More than 100 private jets are expected to fly into Indianapolis International Airport this weekend for NBA All-Star Game-related festivities.
The planes, carrying business executives, media, celebrities, professional athletes and others, will be among hundreds of aircraft set to land at the airport during the weekend, Indianapolis Airport Authority officials said.
The officials said they do not yet have an estimate for how many commercial flights will land at the airport and how many passengers those planes will carry. Unlike the Super Bowl in Indianapolis in 2012, the NBA event has not prompted airlines to add more flights or charters specifically for the event.
Even so, airport officials said they anticipate a busy weekend and are working closely with the Transportation Security Administration, the Federal Aviation Administration and others to accommodate the increased traffic.
“We are prepared, and our team is well versed in managing additional air traffic at the Indy airport during major events,” officials said. “In preparation, we’ve been in communication and coordination with our business partners at the airport, including airlines, concessionaires, and rental car partners to ensure everyone is ready to meet the travel demand.”
The airport authority said while it is not privy to the specific schedules or manifests for the private flights, it expects the figure will ultimately exceed more than 100 flights, as additional private users finalize their plans.
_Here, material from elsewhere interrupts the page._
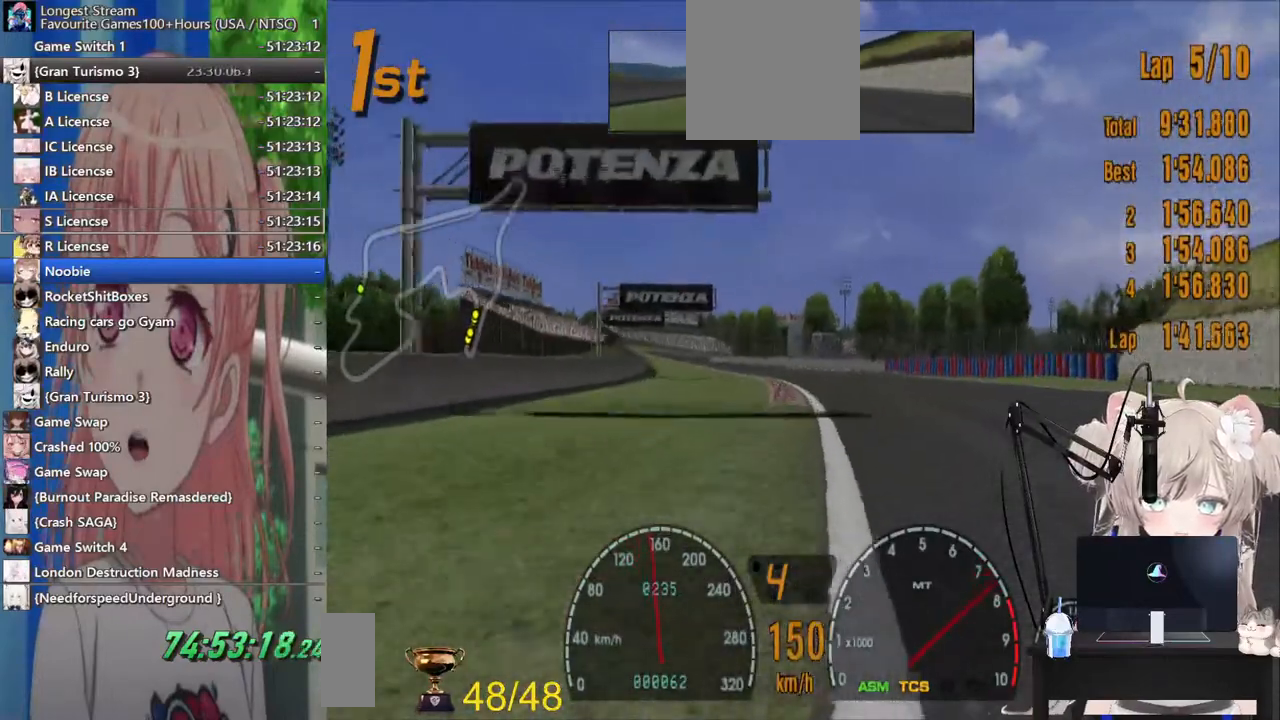
{"buttons": ["R2"], "left_stick": "left", "right_stick": "center", "events": [[117, "left_stick", "center"], [200, "left_stick", "left"]]}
Most of those aircraft will rely on what are known as fixed-base operators, or FBOs, which handle general aviation traffic. Million Air and Signature are the two FBOs for the airport and are located away from the main terminal, allowing private travelers to avoid throngs of commercial flyers.
This year’s Super Bowl in Las Vegas saw about 1,100 private planes fly into southern Nevada airports.
Marc Ganis, owner of Chicago-based sports consultancy Sportscorp Ltd, said most professional athletes tend to fly on private jets when going to an event like the NBA All-Star Game. Leaders from the league’s sponsors and representatives of television networks also tend to travel to such events privately.
Up to 1,800 media members will travel to Indianapolis for the weekend, with most either driving or flying commercial.
Some flights are expected to land at reliever airports across central Indiana, such as Indianapolis Metropolitan Airport in Fishers or Indianapolis Regional Airport near Greenfield. The airport authority said it doesn’t know whether the Indianapolis Downtown Heliport will be heavily used during All-Star Weekend.
The Indianapolis Executive Airport in Zionsville, which is operated by the Hamilton County Airport Authority rather than IAA, said it does not expect to see an uptick in air traffic during the weekend.
Ganis said the biggest logistical challenges for Indianapolis will come Sunday night and the Monday after the All-Star Game. That’s because numerous private jets will likely depart the night of the event, following its conclusion, while passenger airliners will mostly leave Monday morning and into early afternoon.
“The corporate types—the ultra VIPs—they generally have to be somewhere on Monday morning,” said Ganis. “And the only way that these people can be back in their office Monday morning is if they leave Sunday night after the game.”
The Monday after Super Bowl XLVI in 2012 is the busiest day on record for commercial traffic at Indianapolis International Airport, when 30,000 people flew out from the city.
Private planes will be welcomed to Indianapolis in unique ways during All-Star Week (portions of Million Air’s and Signature’s spaces are adorned with All-Star promotional items) and the airport is going all-out for those taking commercial flights.
The terminal plaza features a full-size decorative basketball court highlighting All-Star Weekend and vinyl wraps have been installed on pillars in the baggage claim. There is also extensive signage throughout the concourses.
A 6-foot-tall fiberglass basketball is on display in the baggage claim. Hand-painted by local muralist Koda Witsken to celebrates Indiana’s role in the creation of federal Title IX legislation in 1972, the ball is one of 24 that can be found throughout Indianapolis as part of the host committee’s Hoosier Historia program.
The airport also plans to station volunteers at the airport to welcome visitors to the city and answer questions they have about navigating the terminal or getting to downtown for All-Star events. Likewise, welcome tables staffed by airport employees will be located in each concourse.
The airport will have several spots selling All-Star merchandise, including a pop-up shop in Civic Plaza, and a kiosk near the entrance to Concourse B, outside the Tumi store. Some All-Star merchandise will be sold in various newsstand and convenience areas, according to airport officials.
The airport said it expects to see an influx of travelers using ridesharing from Uber and Lyft to get to and from downtown.